Thank you for these details! https://github.com/jessfraz/dockerfiles/issues/65#issuecomment-145731454 prompted me to consult man clone, which seems to indicate that CAP_SYS_ADMIN is required for the following flags:

Also, man unshare seems to indicate that some unshare options are associated to some clone flags (although I don't know if that means they need CAP_SYS_ADMIN to work or not):

I guess my questions here are:

  1. Does Chromium's sandbox error message Failed to move to new namespace: PID namespaces supported, Network namespace supported, but failed: errno = Operation not permitted mean that it tried to unsuccessfully use setns, clone or unshare?
  2. @notriddle If unshare is really allowed without ADMIN, then why is Firefox's sandbox choking on "unshare nothing"? https://searchfox.org/mozilla-central/source/security/sandbox/linux/SandboxInfo.cpp#168 [0]
  3. Would it be reasonable to edit Janitor's seccomp-bpf policy to allow unshare and clone for every container, without requiring CAP_SYS_ADMIN, or is this too dangerous from a security standpoint?

[0] This Docker seccomp profile page linked by @jld mentions that for unshare it will "Deny cloning new namespaces for processes.

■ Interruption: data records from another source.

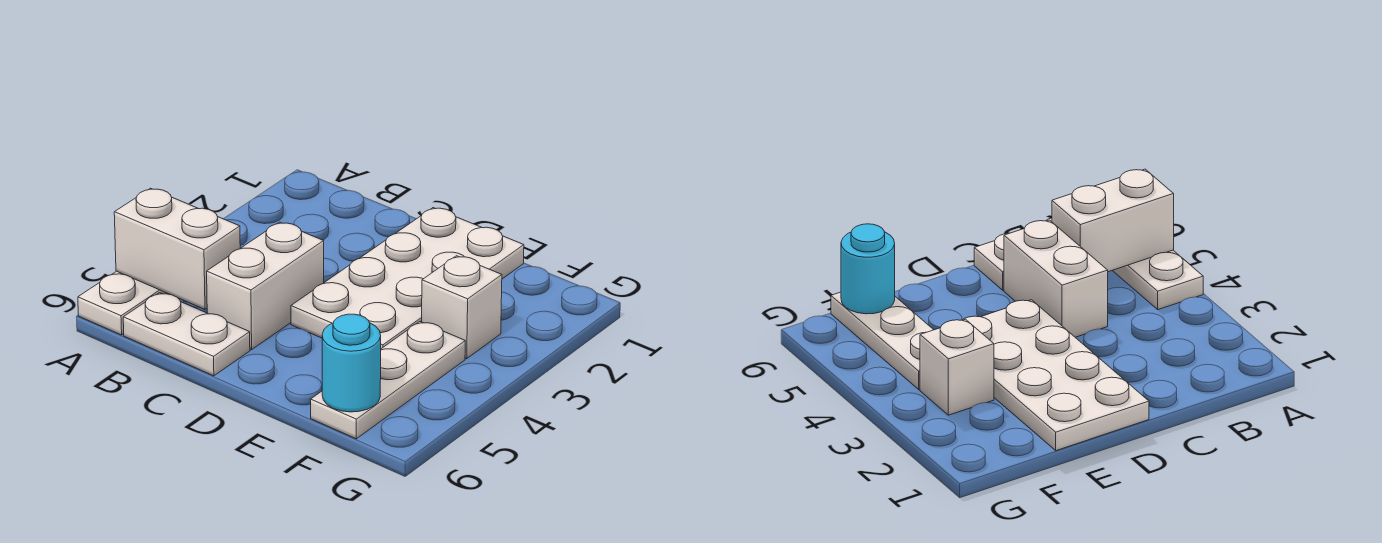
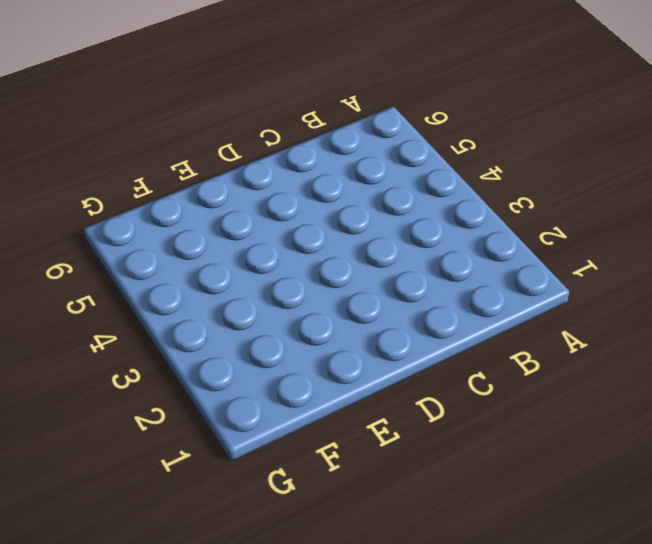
none -> white plate A4:A6 level 1
none -> white plate B6:C6 level 1

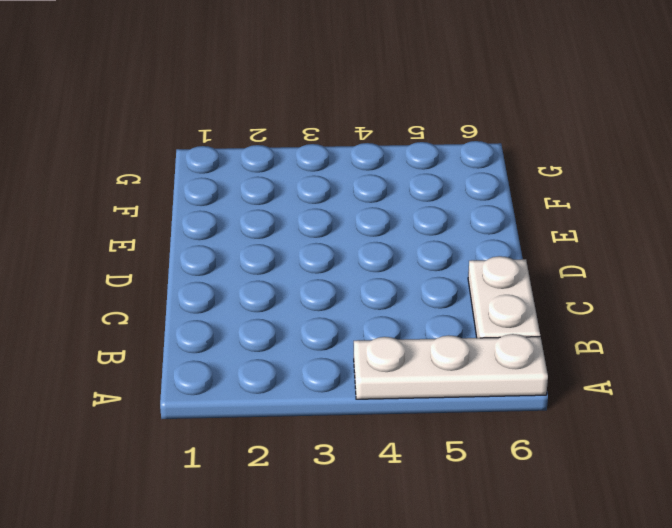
none -> white brick C4:C5 level 1
none -> white plate D1:E4 level 1

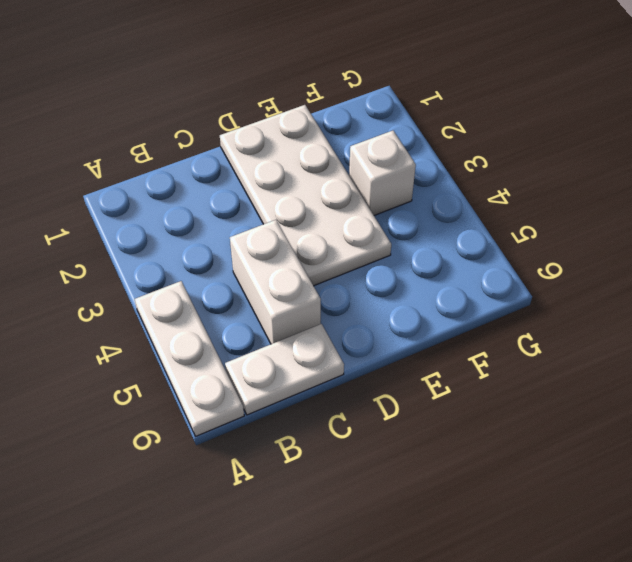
none -> white plate F4:F6 level 1
none -> white brick A5:B5 level 2

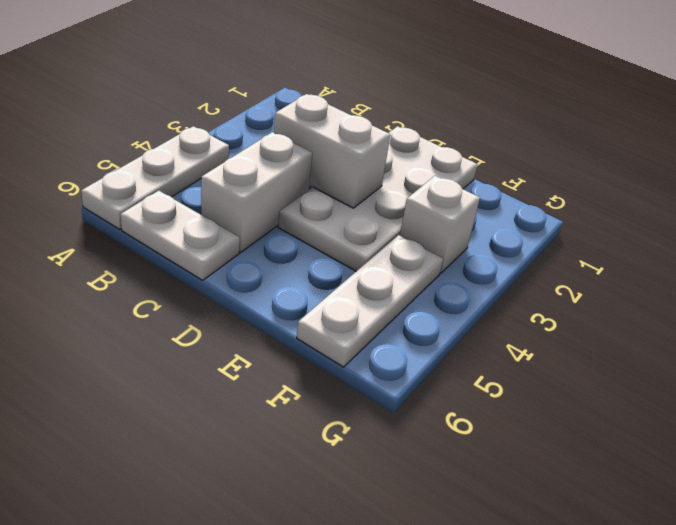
white brick C3:D3 level 2 -> white brick A5:B5 level 2
none -> cyan round brick F6 level 2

Also gated by CAP_SYS_ADMIN, with the exception of unshare --user." Maybe Firefox is using unshare (gated by ADMIN) instead of unshare --user (not gated)?

jankeromnes commented 6 years ago

Random note, https://github.com/docker/docker-bench-security and Lynis can help us audit the security of our Docker configurations and dockerfiles.

jankeromnes commented 6 years ago

Other random note, this Docker docs page says:

By default Docker drops all capabilities except those needed, a whitelist instead of a blacklist approach. You can see a full list of available capabilities in Linux manpages.

Now we just need to know which capabilities we need to grant to our containers to support gdb, rr and Firefox/Chromium namespace-changing sandboxes, and if granting them is reasonably secure, or if we should only grant them to a select few containers upon special request.